The AFL-CIO is trying to blunt the appeal of conservative candidates with its "Working America" program, a nationwide effort to reach workers who are not union members but who may agree on with on many issues, such as good jobs, affordable health care, world-class education and secure retirement.
“The Tea Party is a real phenomenon, of which labor is well aware,” said Shaiken. “Reaching Palin voters is what the Working America movement is about. Many are non-union voters but they are working-class voters. Labor is making a real effort to engage precisely those voters, the Reagan Democrats of the 21st century.”
Supreme Court Ruling
Big labor is facing another wild card this election season: The 5-4 US Supreme Court ruling in the Citizen United case, which said the government can’t limit or ban political spending by corporations, organizations (PACs) or unionson the First Amendment’s principle of free speech.
“It’s a bit hard to say what the effect of Citizen United will be,” said Shaiken. “It allows labor put more money in, but labor can’t match big business dollar for dollar, especially with Wall Street turning heavily to the GOP.”
"The impact of Citizens United does not necessarily advantage corporations," said R. Bruce Josten, executive vice president for government affairs at the U.S. Chamber of Commerce , which is reportedly spending $75 million on the election. "Labor unions ... are already the single biggest monolithic contributor to political campaigns in the country. It stands to reason that organizations that have already inundated the political landscape are more likely to expand on those efforts then a public company that has earning targets, investment analysts, ratings agencies, boards and shareholders to worry about."
One post-Citizen United Federal race that attracted plenty of interest and money was the Democratic Senate primary in Arkansas.
Upset with Sen. Blanche Lincoln, the incumbent who opposed both EFCA and the public option in the health reform bill, big labor spent an estimated $10 million attacking her and promoting her opponent Lt. Gov. Bill Halter.
Unions were able to spend money from their general funds, not just those provided by members specifically for electoral campaigns.
Labor came up short, as Lincoln won the primary, but some say the union campaign pushed her into promoting tough legislation on derivatives legislation.

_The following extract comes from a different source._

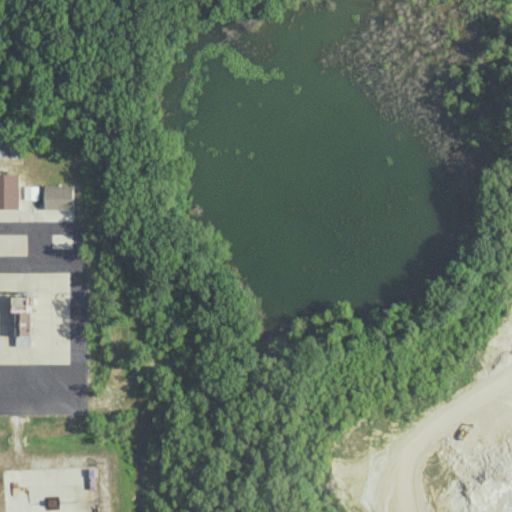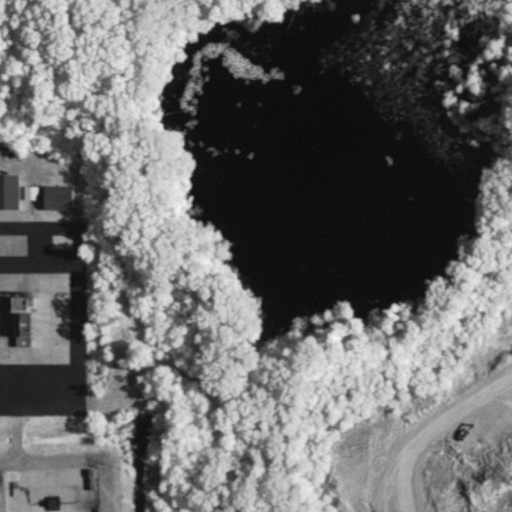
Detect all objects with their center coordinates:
building: (10, 189)
building: (31, 191)
building: (59, 196)
road: (75, 306)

At this point, the 38 gubernatorial races underway also provide some insights. Based on the ruling, the two parties’ governors associations can take unlimited amounts from corporations and unions.

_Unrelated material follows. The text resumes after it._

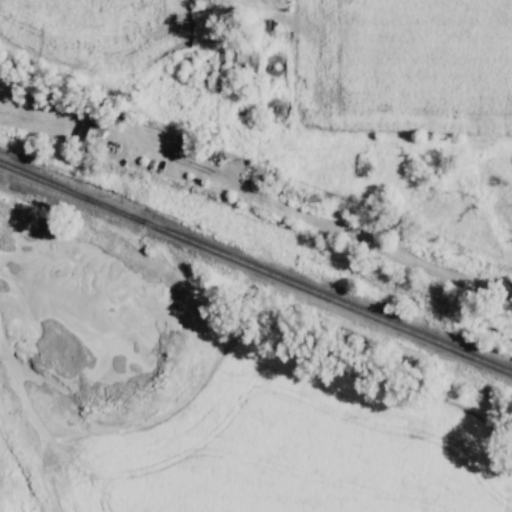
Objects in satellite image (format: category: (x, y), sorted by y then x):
building: (244, 61)
building: (81, 133)
railway: (59, 193)
railway: (256, 267)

In June, Rupert Murdoch’s NewsCorp gave the Republican Governors Association $1 million, while Wellpoint , the largest US health insurer, kicked in $500,000, according to Evan Tracey, president and founder of Campaign Media Analysis Group.

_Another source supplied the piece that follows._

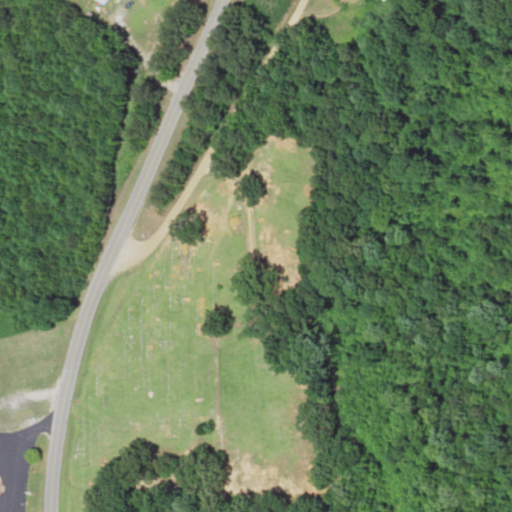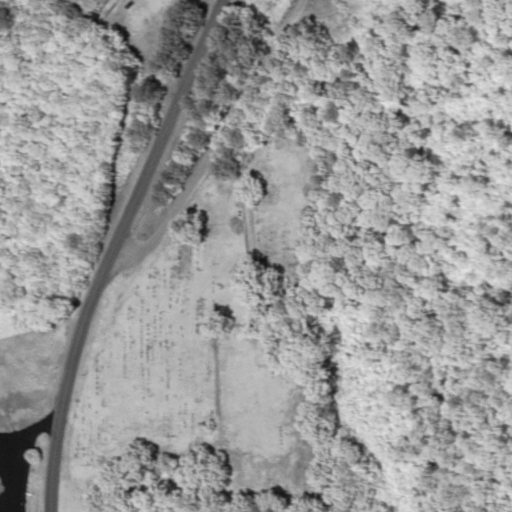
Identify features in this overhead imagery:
building: (111, 1)
road: (218, 148)
road: (63, 250)
building: (0, 478)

Meanwhile, the Service Employees International Union donated $1.1 million to the Democratic Governors Association, while the AFSMCE gave it $3.3 million.
Though many independent election forecasters say there's a good chance the Democrats will lose control of the House—they now have a 78-seat advantage—Big Labor expects them to hold on to a slight margin. The same goes for the Senate, where the Dems now have an 8-seat advantage.
“They will put record resources into the field," said Shaiken. “Will they be able to effectively mobilize their base? The turnout of that base is critical for the Democrats to survive.”
“If you go back to 1994, when the GOP took over the House, a lot of union members stayed home and didn’t vote,” said Scanlon. “Look at the 1998 and 2002 mid-terms, Union turnout was a lot stronger. This time, all unions are running very active programs. You can win with a smaller turnout if you do your work.”